Work to be completed.
Give back all of the data exactly, with every picture omitted.
- - -
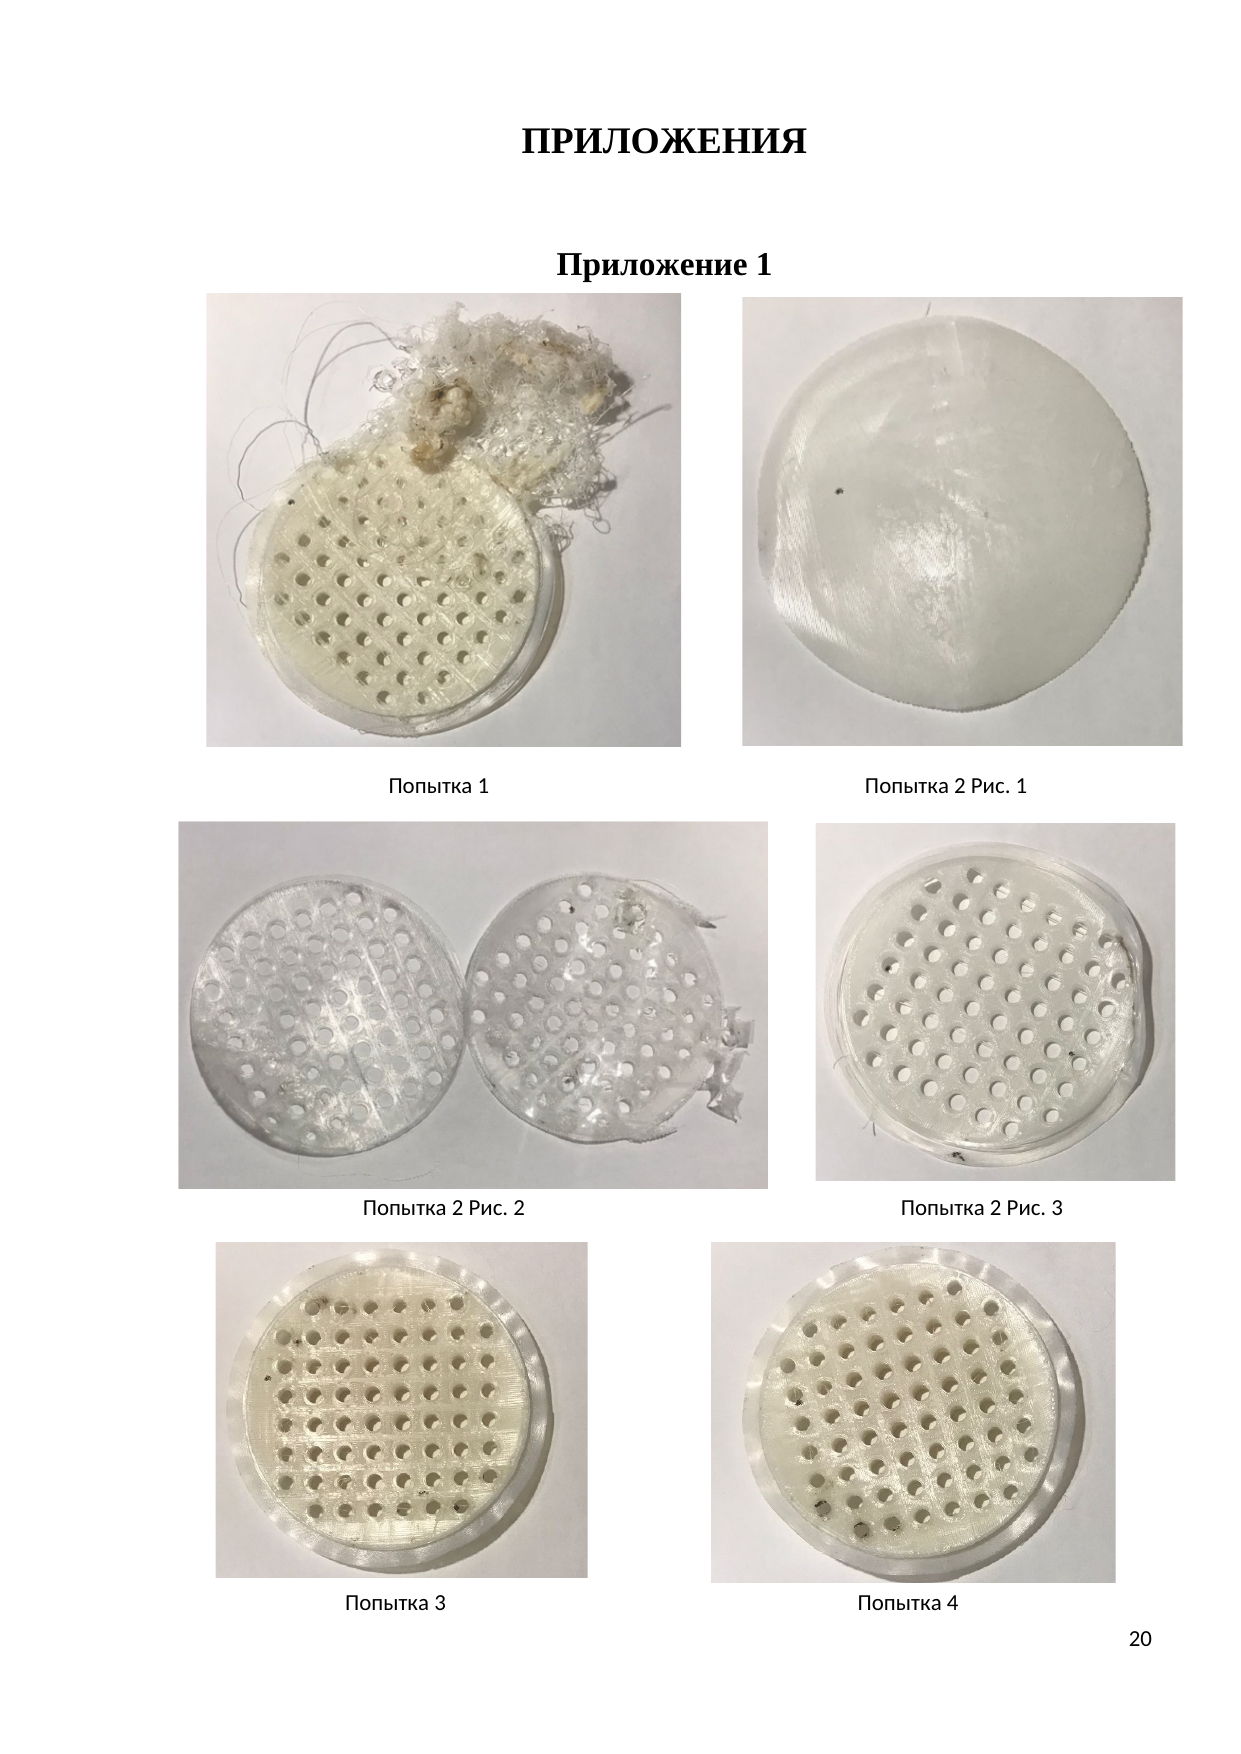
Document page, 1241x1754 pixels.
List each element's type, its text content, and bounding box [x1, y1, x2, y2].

picture [206, 293, 682, 747]
text Попытка 1 Попытка 2 Рис. 1 [177, 771, 1152, 799]
text Попытка 2 Рис. 2 Попытка 2 Рис. 3 [177, 1193, 1152, 1221]
text ПРИЛОЖЕНИЯ [177, 118, 1152, 161]
picture [179, 822, 768, 1189]
picture [742, 297, 1183, 746]
picture [711, 1242, 1116, 1583]
picture [815, 823, 1176, 1181]
text Приложение 1 [177, 244, 1152, 283]
picture [215, 1242, 588, 1578]
text Попытка 3 Попытка 4 [177, 1588, 1152, 1616]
- - -
Written response.
Document page, 1241x1754 pixels.
List each element's type, its text content, and bounding box [x1, y1, x2, y2].

picture [206, 293, 682, 747]
text Попытка 1 Попытка 2 Рис. 1 [177, 771, 1152, 799]
text Попытка 2 Рис. 2 Попытка 2 Рис. 3 [177, 1193, 1152, 1221]
text ПРИЛОЖЕНИЯ [177, 118, 1152, 161]
picture [179, 822, 768, 1189]
picture [742, 297, 1183, 746]
picture [711, 1242, 1116, 1583]
picture [815, 823, 1176, 1181]
text Приложение 1 [177, 244, 1152, 283]
picture [215, 1242, 588, 1578]
text Попытка 3 Попытка 4 [177, 1588, 1152, 1616]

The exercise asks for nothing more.